Data Warehouse Sync design philosophy

Melody Tsukahara

July 11, 2024 10:43

Available for	Roles	Super Admin
	Permissions	• Manage Data Warehouse Sync integration
	Packages	Advanced Analytics add-on Also requires that your organization has its own Snowflake instance

In order to utilize DWS to its fullest extent, you will need to become familiar with the structure of the schema.

Lever's Data Warehouse Sync (DWS) was built with three key concepts in mind:

The ability to fully control and customize the way data is presented to internal stakeholders
Support for single and multi-instance Lever customers
Efficiently handle small and large data sets

To achieve these goals, the feature was built with dimensional modeling in mind utilizing key concepts outlined by The Kimball Group. A key element of dimensional modeling is a separation of facts from dimensions. The facts are stored in tables whose names end with "_events". The goal of reporting is the ability to track the changes to pieces of data and then grouping or visualizing that data so that it becomes easy to draw insights. These "_events" tables contain that historical data.

The "_events" tables are fairly wide. They contain many columns with IDs that can be used to join the "_events" table with dimension tables. These dimension tables help provide context for the events. They reveal what other objects are associated with the event.

Additionally, there are reference tables, whose names end with "_enum". These are tables that list the possible values for a given field. Not all fields require reference tables.

For example, the ""offer_events" table contains a row for each action that was taken on each offer. Suppose a report requires filtering these events by the department associated with the offer. Looking at the schema documentation, we can see that the "offer_events" table contains a key for job_department_id. The schema also shows us that this ID is used to link to the ""job_departments" table. You can tell that this ID is a shared key between the two tables because the column is named the same. By joining these two tables on their respective job_department_id columns, each row in the resulting table includes the department for each offer event!

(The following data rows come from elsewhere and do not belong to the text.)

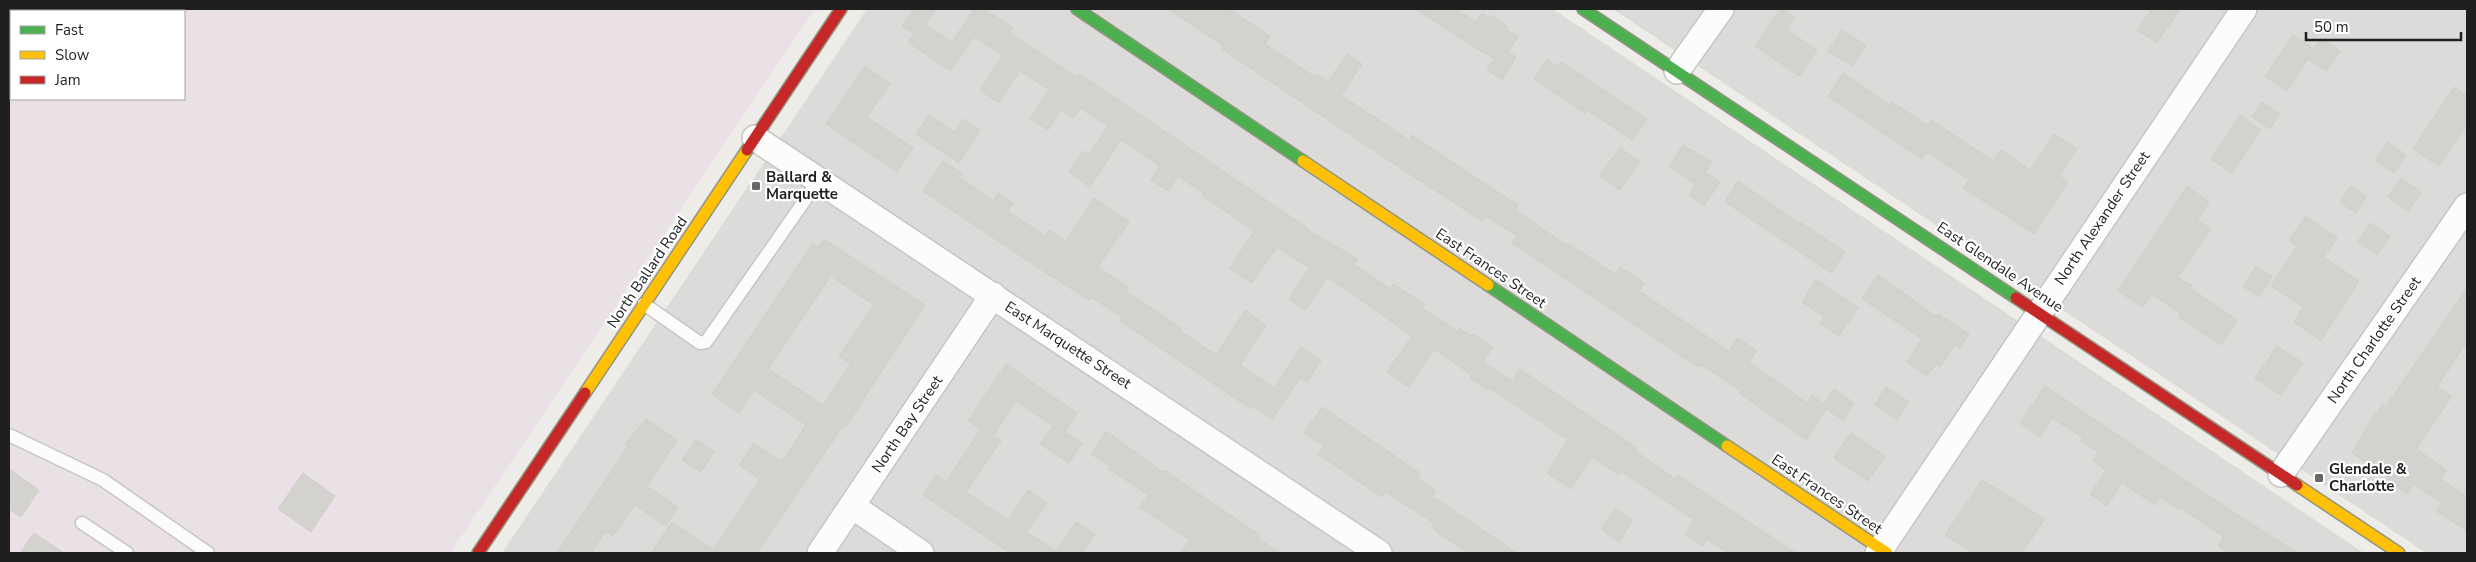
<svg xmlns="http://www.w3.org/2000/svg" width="2476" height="562" viewBox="0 0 2476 562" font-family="'Nunito Sans',sans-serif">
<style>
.residential{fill:#dcdbd9}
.industrial{fill:#eae1e6;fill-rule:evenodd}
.building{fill:#d4d2cf;stroke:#d0cec9;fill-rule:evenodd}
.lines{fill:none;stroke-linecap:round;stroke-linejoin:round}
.lane-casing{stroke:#c6c6c4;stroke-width:15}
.street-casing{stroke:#c6c6c4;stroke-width:28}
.fast-casing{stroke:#939680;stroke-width:14}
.slow-casing{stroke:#939680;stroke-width:14}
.jam-casing{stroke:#939680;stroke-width:14}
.lane{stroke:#fcfcfc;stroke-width:12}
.street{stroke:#fcfcfc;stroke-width:25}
.fast{stroke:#4caf50;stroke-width:11}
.slow{stroke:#ffc107;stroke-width:11}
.jam{stroke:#c62828;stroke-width:11}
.poi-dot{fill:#676765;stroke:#fff;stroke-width:2}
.labels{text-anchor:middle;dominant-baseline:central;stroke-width:4.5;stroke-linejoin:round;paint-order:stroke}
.poi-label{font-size:15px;font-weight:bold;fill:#1f1f1f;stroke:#fff;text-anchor:start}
.street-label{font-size:15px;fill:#1f1f1f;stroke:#fff}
</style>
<rect width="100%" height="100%" fill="#edece8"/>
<path class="residential" d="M867 9H1553L2364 553H502Z
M1613 9H2467V553H2426Z"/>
<path class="industrial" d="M9 9H815L450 553H9ZM11 11H184V99H11Z"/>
<path class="building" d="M914 9H936L925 24 952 42 974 9H984L1013 28 1010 33 1078 78 1080 74 1309 229 1308 230 1358 259 1354 264 1390 289 1394 284 1425 305 1422 308 1457 331 1459 328 1471 336 1473 334 1493 347 1483 362 1512 381 1520 369 1637 448 1635 451 1676 479 1678 475 1796 553H1728L1707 539 1703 546 1685 534 1694 520 1622 472 1619 475 1592 457 1571 489 1547 473 1568 440 1490 388 1488 390 1470 378 1472 375 1434 349 1409 387 1387 372 1412 336 1328 277 1305 310 1289 299 1309 268 1277 247 1252 283 1230 268 1254 231 1203 196 1204 194 1178 176 1168 191 1151 180 1160 166 1121 140 1090 187 1069 172 1083 151 1089 155 1108 126 1080 108 1073 118 1061 110 1048 130 1030 118 1049 90 1020 71 999 103 980 90 1003 55 974 37 950 71 908 42 914 34 902 26Z
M1168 9H1229L1270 36 1265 44 1315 77 1317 74 1328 82 1347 54 1362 64 1341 95 1409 140 1412 135 1472 175 1518 205 1515 210 1566 245 1567 243 1615 274 1620 267 1644 283 1639 291 1729 351 1738 338 1757 351 1749 362 1807 403 1812 395 1824 404 1834 389 1854 403 1843 420 1826 409 1806 440 1739 393 1741 391 1700 364 1698 367 1512 243 1517 236 1486 216 1482 221 1382 156 1222 49 1224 46Z
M1415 9H1456L1476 22 1482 13 1490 18 1491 15 1508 27 1506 29 1518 37 1508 52 1516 57 1502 80 1487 70 1494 59Z
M1780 9 1795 17 1787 30 1817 50 1799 76 1755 46Z
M2152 9H2180L2157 43 2137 30Z
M1842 30 1866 45 1852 66 1828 51Z
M2293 35 2314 49 2321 38 2340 51 2326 71 2308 59 2287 91 2265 76Z
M1547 59 1558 67 1561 62 1647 119 1632 140 1587 110 1585 113 1534 79Z
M865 66 890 84 867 117 913 148 897 172 826 124Z
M1843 73 1890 105 1892 102 1927 125 1931 120 1993 161 2001 150 2030 170 2054 134 2077 149 2059 176 2068 182 2034 234 1963 188 1969 180 1927 152 1922 159 1828 96Z
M2454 87 2467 96V125L2439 166 2413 149Z
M2262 102 2280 114 2270 129 2252 117Z
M929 115 954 132 963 119 980 130 959 163 916 134Z
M2240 115 2261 130 2232 173 2211 159Z
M2388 142 2406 155 2394 173 2375 160Z
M1683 145 1712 162 1705 172 1720 182 1704 206 1689 195 1696 184 1669 166Z
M1620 148 1640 162 1620 190 1599 176Z
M943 161 962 173 959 177 993 201 998 193 1013 203 1008 211 1045 236 1049 230 1066 241 1094 198 1129 222 1098 267 1129 288 1126 291 1181 328 1180 331 1216 355 1245 310 1266 325 1240 365 1274 388 1301 347 1321 361 1307 382 1300 378 1272 419 1253 406 1251 409 1120 321 1122 317 1091 297 1089 300 1051 276 923 191Z
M2401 178 2421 192 2408 211 2388 197Z
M1738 181 1799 223 1800 222 1845 252 1831 273 1725 202Z
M2187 186 2209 202 2197 220 2211 229 2178 277 2192 286 2190 288 2237 320 2221 345 2179 317 2181 314 2152 294 2143 307 2118 291Z
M2351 186 2366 197 2356 213 2340 202Z
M2306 216 2337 238 2324 257 2359 281 2321 341 2294 322 2303 307 2271 286 2297 246 2289 240Z
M2370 223 2390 236 2377 255 2358 241Z
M824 239 925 305 845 428 843 426 757 553H651L672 522 713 550 760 479 739 465 754 443 782 462 806 425 754 390 739 413 712 394 812 244 818 248ZM831 276 874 305 839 356 851 364 823 405 768 369Z
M2256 266 2272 277 2259 297 2243 286Z
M1878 275 1937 317 1938 314 1969 334 1960 348 1955 345 1940 367 1936 364 1927 376 1907 362 1922 339 1862 299Z
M1816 280 1858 308 1839 336 1820 323 1824 317 1802 302Z
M2467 288V342L2437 387 2452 396 2416 449 2447 470 2441 479 2467 497V531L2436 511 2442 503 2414 484 2408 494 2387 480 2389 478 2352 453 2372 418 2383 404 2386 406Z
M2277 346 2303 363 2281 395 2255 378Z
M1006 364 1077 413 1065 432 1082 443 1069 463 1040 444 1053 426 1016 401 993 436 1001 441 966 492 1008 520 1028 490 1047 503 1027 532 1056 551 1076 522 1095 534 1082 553H1010L923 495 936 475 946 482 981 429 968 421Z
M2045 386 2189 483 2297 553H2230L2218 546 2224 537 2179 507 2178 509 2160 497 2155 505 2122 483 2107 506 2090 494 2106 470 2093 461 2098 452 2081 441 2083 438 2052 418 2040 437 2020 423Z
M1886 387 1909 402 1897 420 1875 405Z
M1322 407 1420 473 1417 478 1436 491 1432 496 1517 553H1468L1441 535 1432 527 1434 523 1386 492 1382 497 1318 454 1324 446 1304 433Z
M646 419 677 440 647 486 678 507 666 526 635 505 613 536 605 531 591 553H557L619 460 628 446 625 444Z
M1106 431 1163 472 1164 470 1260 535 1258 538 1280 553H1181L1190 540 1140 507 1148 495 1109 469 1110 466 1091 454Z
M1851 433 1885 456 1868 481 1834 458Z
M696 440 714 452 701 472 682 460Z
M9 469 39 490 21 517 9 509Z
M303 473 335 496 311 532 278 509Z
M1982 480 2045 519 2022 553H1973L1945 535Z
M1615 508 1633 520 1619 542 1601 529Z
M34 533 64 553H20Z"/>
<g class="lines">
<g class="lane-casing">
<path id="lane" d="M644 304 700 343 706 342 819 180
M9 435 103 480 208 553
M82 523 127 553"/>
</g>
<g class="street-casing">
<path id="street" d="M1677 71 1721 9
M755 138 1379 553
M2281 474 2467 206
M852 506 921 553
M820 553 993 295
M1878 553 2244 9"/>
</g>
<g class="fast-casing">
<path id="fast" d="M1077 9 1303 161
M1583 9 2016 298
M1488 285 1727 446"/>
</g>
<g class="slow-casing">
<path id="slow" d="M1303 161 1488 285
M585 393 747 150
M1727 446 1887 553
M2297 485 2399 553"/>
</g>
<g class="jam-casing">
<path id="jam" d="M747 150 841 9
M2016 298 2297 485
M478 553 585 393"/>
</g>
<use href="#lane" class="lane"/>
<use href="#street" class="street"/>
<use href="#fast" class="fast"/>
<use href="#slow" class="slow"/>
<use href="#jam" class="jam"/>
</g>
<g class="poi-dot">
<rect x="751" y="181" width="10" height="10" rx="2.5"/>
<rect x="2314" y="473" width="10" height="10" rx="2.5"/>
</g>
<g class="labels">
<g class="poi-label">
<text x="766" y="177">Ballard &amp;<tspan x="766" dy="17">Marquette</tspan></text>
<text x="2329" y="469">Glendale &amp;<tspan x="2329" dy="17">Charlotte</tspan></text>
</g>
<g class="street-label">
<text transform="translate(2102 218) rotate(-56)">North Alexander Street</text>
<text transform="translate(2000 267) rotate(34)">East Glendale Avenue</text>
<text transform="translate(1491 268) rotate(34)">East Frances Street</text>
<text transform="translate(647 272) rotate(-56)">North Ballard Road</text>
<text transform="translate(2374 340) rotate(-55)">North Charlotte Street</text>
<text transform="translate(1068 345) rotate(33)">East Marquette Street</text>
<text transform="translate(907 424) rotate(-56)">North Bay Street</text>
<text transform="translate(1827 494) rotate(34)">East Frances Street</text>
</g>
</g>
<rect width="2476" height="562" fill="none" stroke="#1f1f1f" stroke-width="20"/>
<rect x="10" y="10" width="175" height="90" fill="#ffffff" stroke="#a5a5a5"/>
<rect x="20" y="26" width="25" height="8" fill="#4caf50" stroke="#a5a5a5"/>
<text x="55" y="35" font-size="15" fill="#1f1f1f">Fast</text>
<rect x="20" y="51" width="25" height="8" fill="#ffc107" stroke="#a5a5a5"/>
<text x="55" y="60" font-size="15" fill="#1f1f1f">Slow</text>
<rect x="20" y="76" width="25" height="8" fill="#c62828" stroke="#a5a5a5"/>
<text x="55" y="85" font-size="15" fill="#1f1f1f">Jam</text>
<path d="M2306 32v8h155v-8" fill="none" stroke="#1f1f1f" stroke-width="2.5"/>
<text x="2314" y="32" font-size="15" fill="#1f1f1f" stroke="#ffffff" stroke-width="4" paint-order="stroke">50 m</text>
</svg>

We can use the other IDs in the "offer_events" table to make similar joins to understand things like who took the action, what fields were changed, or how the status changed. The offer_status_id column is an example of a field that links to a reference table. This is because there is a defined list of possible statuses that an offer can be in.

Compared to the fact tables (the tables ending with "_events") the dimension tables contain relatively few columns. This is because the database schema is designed using third normal form, or 3NF. This schema design is useful for avoiding data anomalies, ensures referential integrity, and simplifies data management.

To learn more about 3NF, check out the Wikipedia article on third normal form. It provides a great example of a table that fails to meet 3NF requirements, as well as an example of how to split that information into two tables that meet 3NF requirements.

This design philosophy can produce an intimidating number of tables. However, because of 3NF, it is very intuitive how tables should be joined together to produce a view that will help gather powerful insights into your recruiting processes.